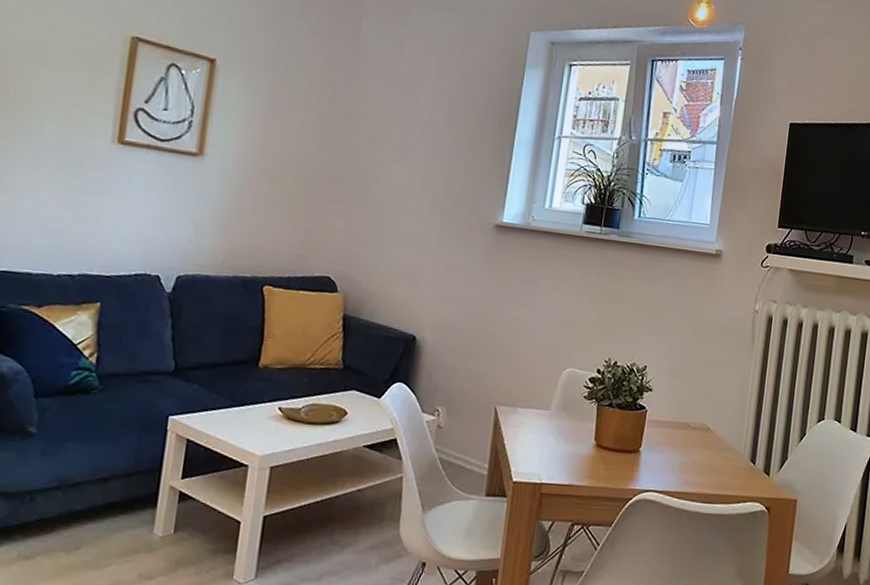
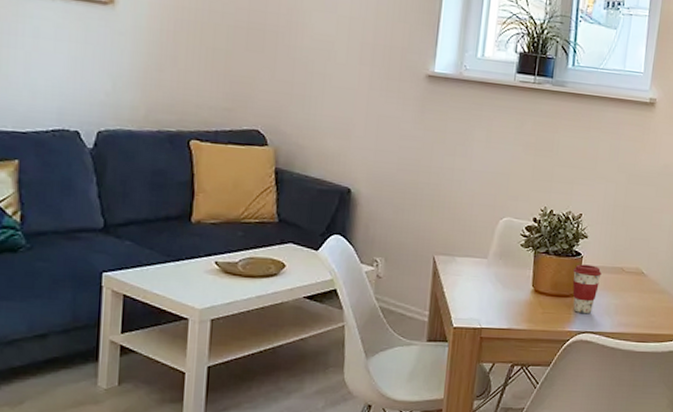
coffee cup: none [636,418,667,472] -> present [572,264,602,314]

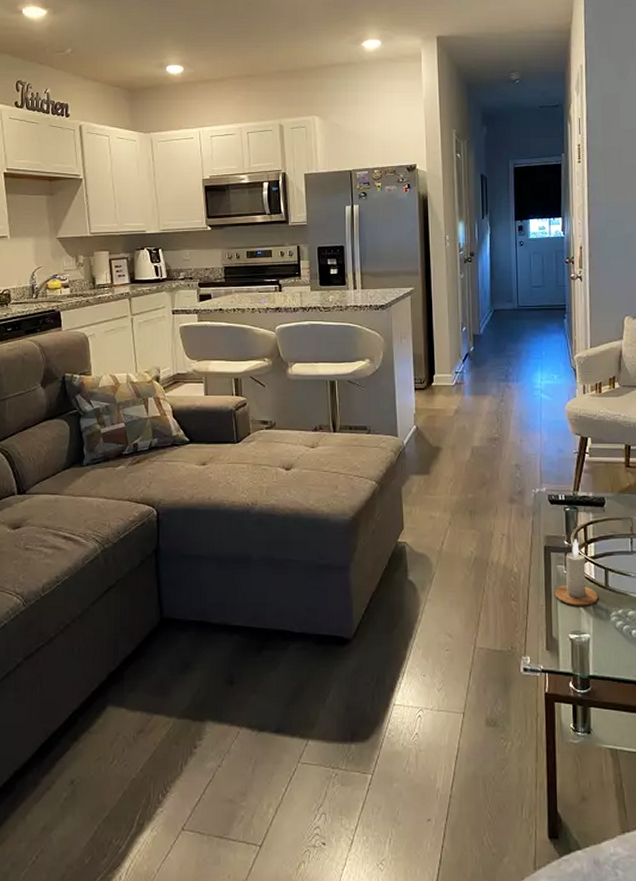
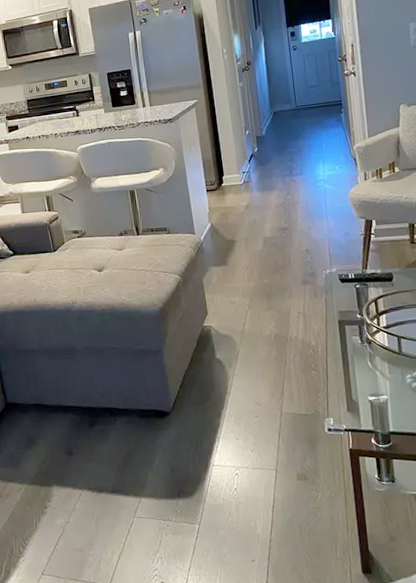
candle: present [555,538,599,606] -> none [351,312,394,372]

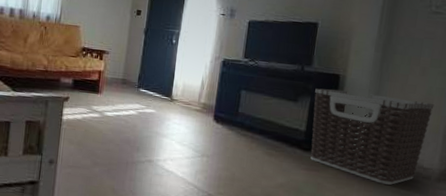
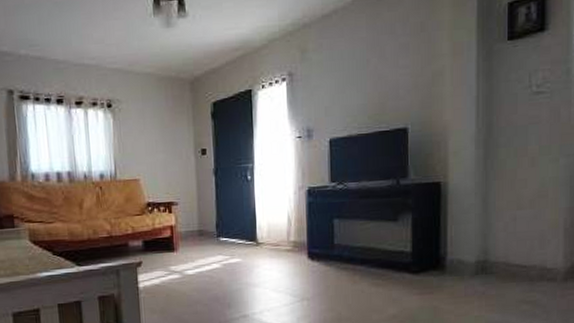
clothes hamper: present [310,88,434,185] -> none [416,196,550,295]

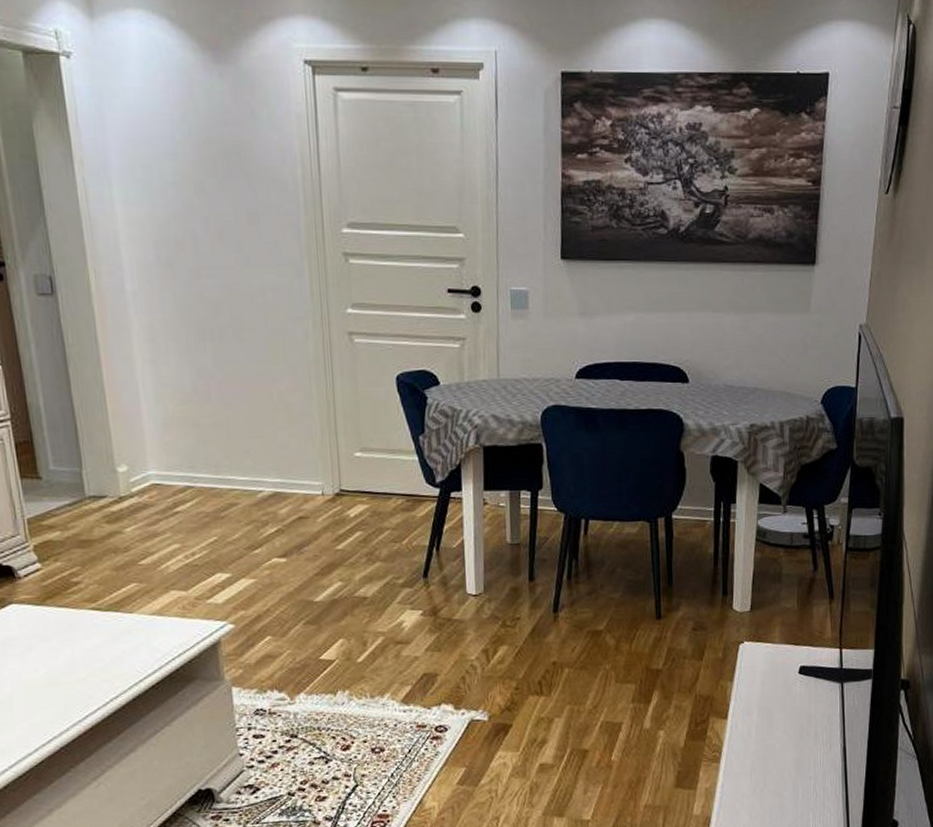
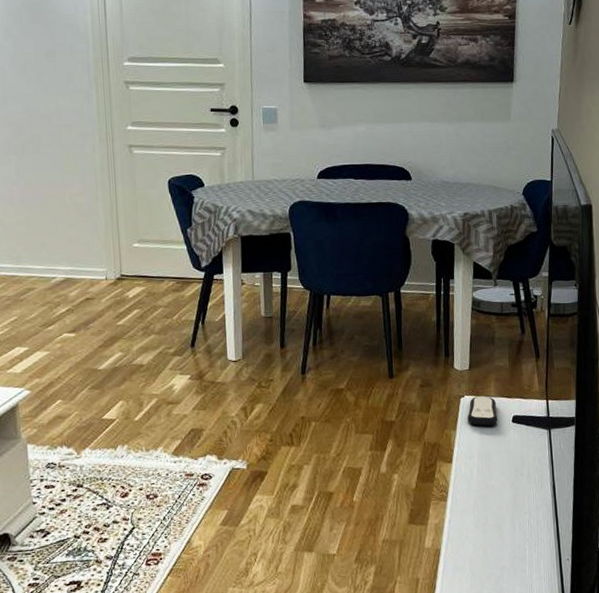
remote control: none [747,642,782,677] -> present [467,396,498,426]

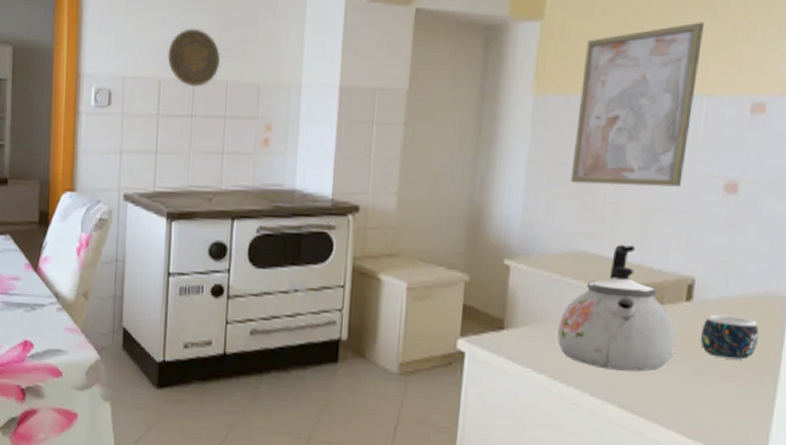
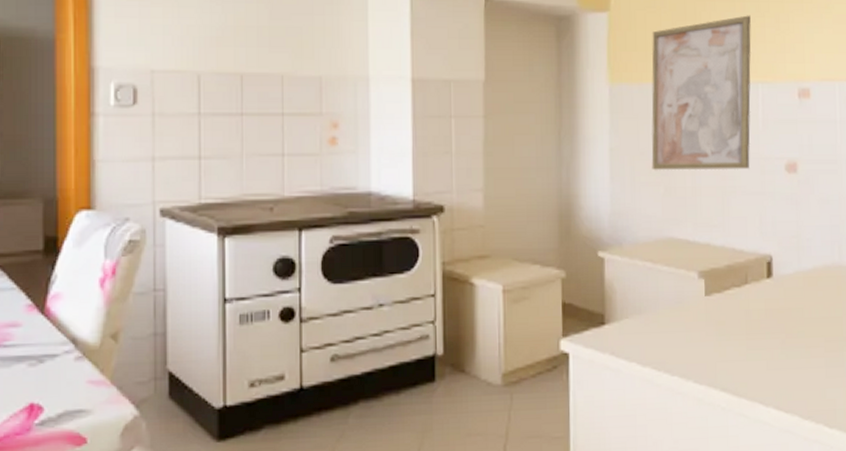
decorative plate: present [167,28,221,87] -> none [207,16,273,81]
kettle: present [557,244,676,372] -> none [657,227,763,354]
mug: present [700,314,759,360] -> none [783,288,832,330]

-------------------------

AIM OF THE TASK: Once the pictures are removed, repeat all of the data above exactly.

TASK RESPONSE:
coffee cup: none [636,418,667,472] -> present [572,264,602,314]

candle: present [555,538,599,606] -> none [351,312,394,372]

clothes hamper: present [310,88,434,185] -> none [416,196,550,295]

remote control: none [747,642,782,677] -> present [467,396,498,426]

decorative plate: present [167,28,221,87] -> none [207,16,273,81]
kettle: present [557,244,676,372] -> none [657,227,763,354]
mug: present [700,314,759,360] -> none [783,288,832,330]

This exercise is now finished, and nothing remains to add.